▶ [REQUEST 1] In the text on the AT&T Mobility v. Concepcion decision, what criteria must be met for a class proceeding waiver to be unconscionable under the Discover Bank rule?
▶ [REQUEST 2] Copy the part of the Concepcion decision text that runs from "AT&T moved to" up to and including "amounts of money.".

▶ [TEXT SHOWN]
By a vote of five to four, the Court on Wednesday held that the Federal Arbitration Act (“FAA”) pre-empts California state law, which deems class arbitration waivers in consumer contracts of adhesion unconscionable in disputes over small amounts of damages.  The Court struck down California’s rule on the ground that such a rule “interferes with arbitration” to an extent not tolerated by the FAA.

The case, AT&T Mobility v. Concepcion, arose under a cell phone contract that provided for arbitration of all disputes but required claims to be brought in an “individual capacity, not as a plaintiff or class member in any purported class or representative proceeding.”  In 2006, the Concepcions filed a complaint in federal district court against AT&T, alleging that the company defrauded consumers by charging sales tax – in their case, approximately thirty dollars – on phones advertised as free.  The complaint was consolidated with a class action.

AT&T moved to end the class action by filing a motion to compel individual arbitration, as provided for in the contract.  But the district court, in a decision affirmed by the Ninth Circuit, denied the motion.  It held that the class-action waiver in AT&T’s consumer contracts was unconscionable under the California Supreme Court’s decision in Discover Bank v. Superior Court.  Under the Discover Bank rule, a class proceeding waiver will be unconscionable if three criteria are met:  (1) it is in a contract of adhesion; (2) it governs disputes over small amounts of money; and (3) it is alleged to be part of a scheme to deliberately cheat consumers out of individually small amounts of money.

The Court granted certiorari, and on Wednesday it reversed, holding that the Discover Bank rule was preempted by the Federal Arbitration Act.  In an opinion by Justice Scalia, the Court explained that “requiring the availability of classwide arbitration interferes with fundamental attributes of arbitration and thus creates a scheme inconsistent with the FAA.”  For the majority, rules that dictate the procedures for arbitration can compromise the informality of arbitration to such an extent that the rules effectively prevent disputes from being arbitrated.  Buttressing this point, the Court pointed out that rules requiring the Federal Rules of Evidence to apply in arbitrations, or rules requiring judicially supervised discovery in arbitration, would prevent the “streamlined proceedings” that arbitration agreements are supposed to facilitate.  Laws requiring such procedural rules in arbitration are barred by the FAA, the Court concluded, regardless of whether they arise from a generally applicable rule of contract law such as unconscionability doctrine.

Applying this conclusion to class arbitration, the Court reasoned that California’s Discover Bank rule was “inconsistent with the FAA” because it unduly interfered with arbitration by requiring the availability of class proceedings in arbitration.  In other words, for the Court, class arbitration cannot be required under the FAA because it is as a practical matter not arbitration at all.  Moreover, the guaranteed availability of class proceedings was inconsistent with arbitration because class proceedings raise the stakes in arbitration, make dispute resolution less confidential, are lengthy and complicated, and require a great deal of formality to bind absent parties.  The Court was particularly worried that arbitration was ill-suited to the high stakes of class proceedings because errors made in the course of rendering large judgments would not be subject to any real appellate review.  Overall, the Court’s opinion portrays class arbitration as an ill-conceived procedure that combines the cost, delay and “procedural morass” of class litigation with the unreliability of arbitration to create a wholly irrational dispute resolution mechanism that bears no resemblance to traditional arbitration.

▶ [RECORDED INFORMATION]
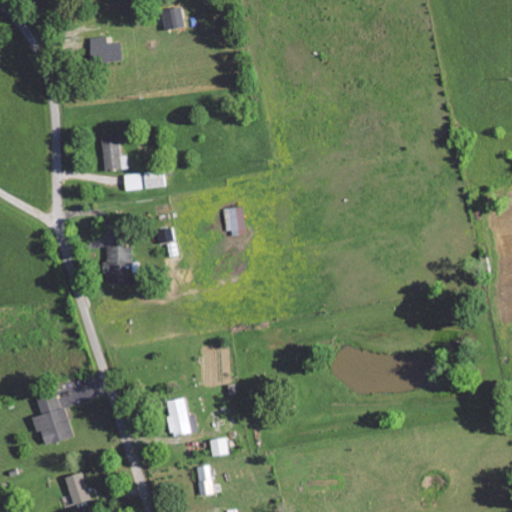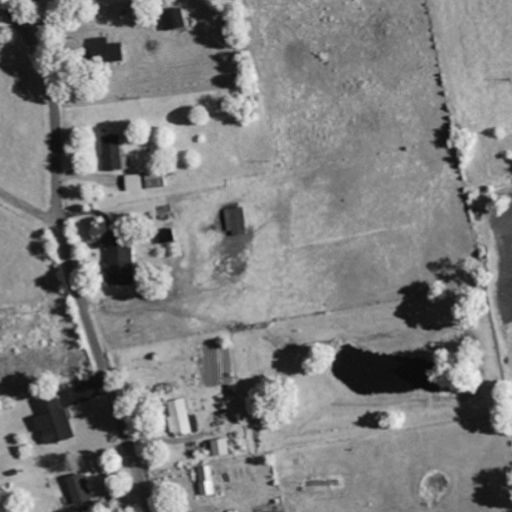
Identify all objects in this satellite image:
building: (175, 17)
building: (108, 48)
building: (157, 178)
building: (136, 180)
road: (30, 207)
building: (237, 220)
building: (170, 238)
road: (67, 254)
building: (121, 264)
building: (184, 417)
building: (55, 418)
building: (223, 445)
building: (208, 479)
building: (81, 487)
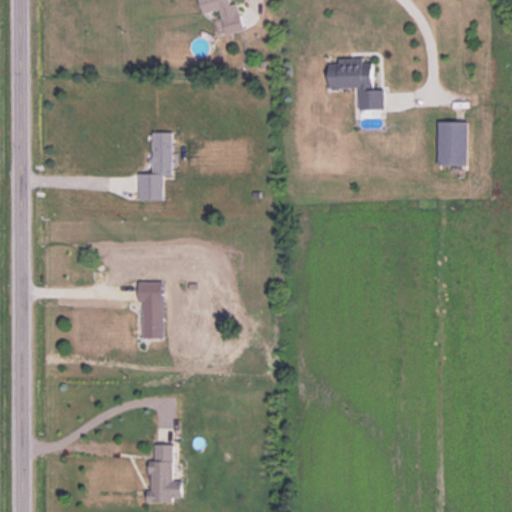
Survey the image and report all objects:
road: (247, 9)
building: (224, 14)
road: (427, 62)
building: (356, 80)
building: (452, 143)
building: (156, 168)
road: (75, 179)
road: (17, 256)
road: (74, 290)
building: (153, 319)
road: (101, 412)
building: (163, 474)
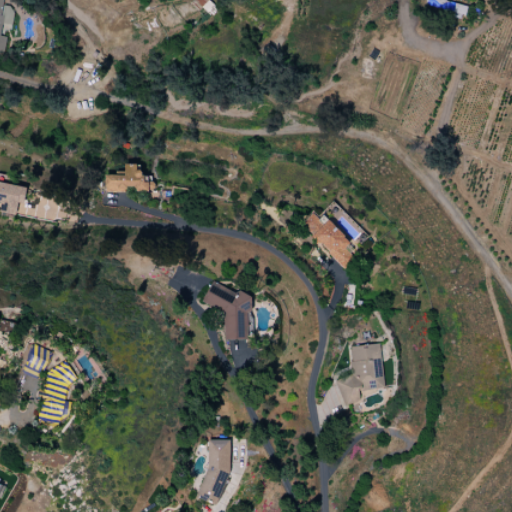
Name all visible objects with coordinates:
building: (203, 5)
building: (446, 6)
building: (7, 17)
building: (1, 30)
road: (288, 130)
building: (128, 181)
building: (11, 197)
road: (128, 224)
building: (330, 239)
building: (230, 309)
road: (320, 327)
building: (35, 362)
building: (362, 373)
building: (54, 397)
road: (13, 411)
road: (260, 434)
building: (215, 471)
building: (1, 486)
road: (225, 492)
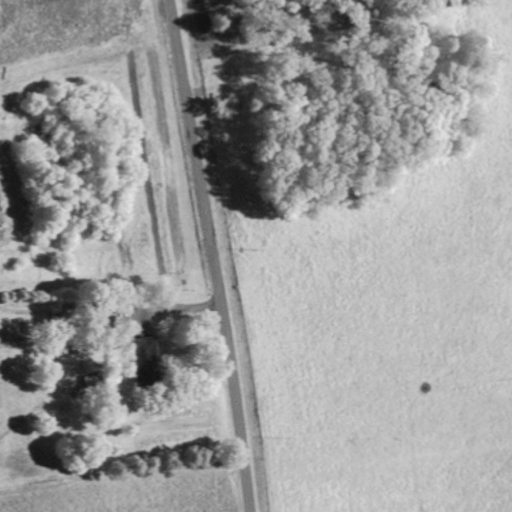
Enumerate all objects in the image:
road: (213, 255)
building: (142, 359)
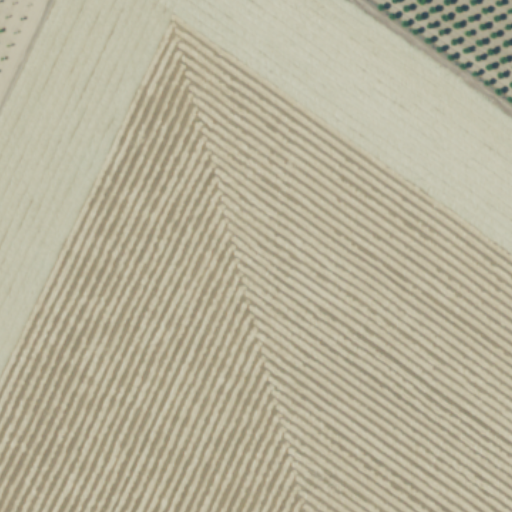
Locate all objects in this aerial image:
crop: (245, 267)
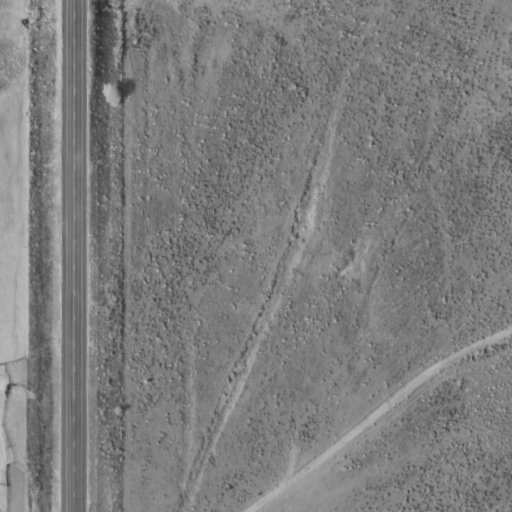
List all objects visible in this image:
road: (72, 256)
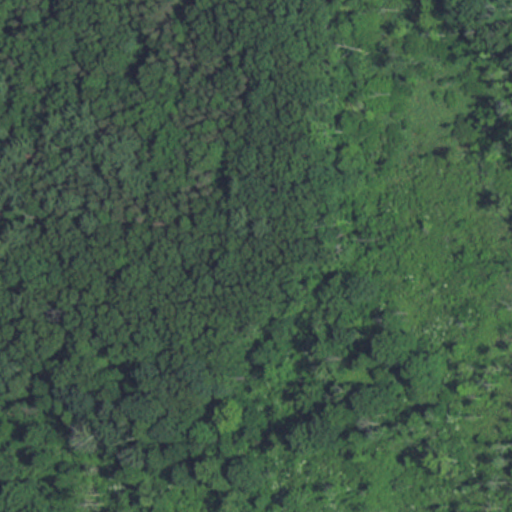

▶ [CORRECT ANSWER 1]
1. It is in a contract of adhesion.
2. It governs disputes over small amounts of money.
3. It is alleged to be part of a scheme to deliberately cheat consumers out of individually small amounts of money.

▶ [CORRECT ANSWER 2]
AT&T moved to end the class action by filing a motion to compel individual arbitration, as provided for in the contract.  But the district court, in a decision affirmed by the Ninth Circuit, denied the motion.  It held that the class-action waiver in AT&T’s consumer contracts was unconscionable under the California Supreme Court’s decision in Discover Bank v. Superior Court.  Under the Discover Bank rule, a class proceeding waiver will be unconscionable if three criteria are met:  (1) it is in a contract of adhesion; (2) it governs disputes over small amounts of money; and (3) it is alleged to be part of a scheme to deliberately cheat consumers out of individually small amounts of money.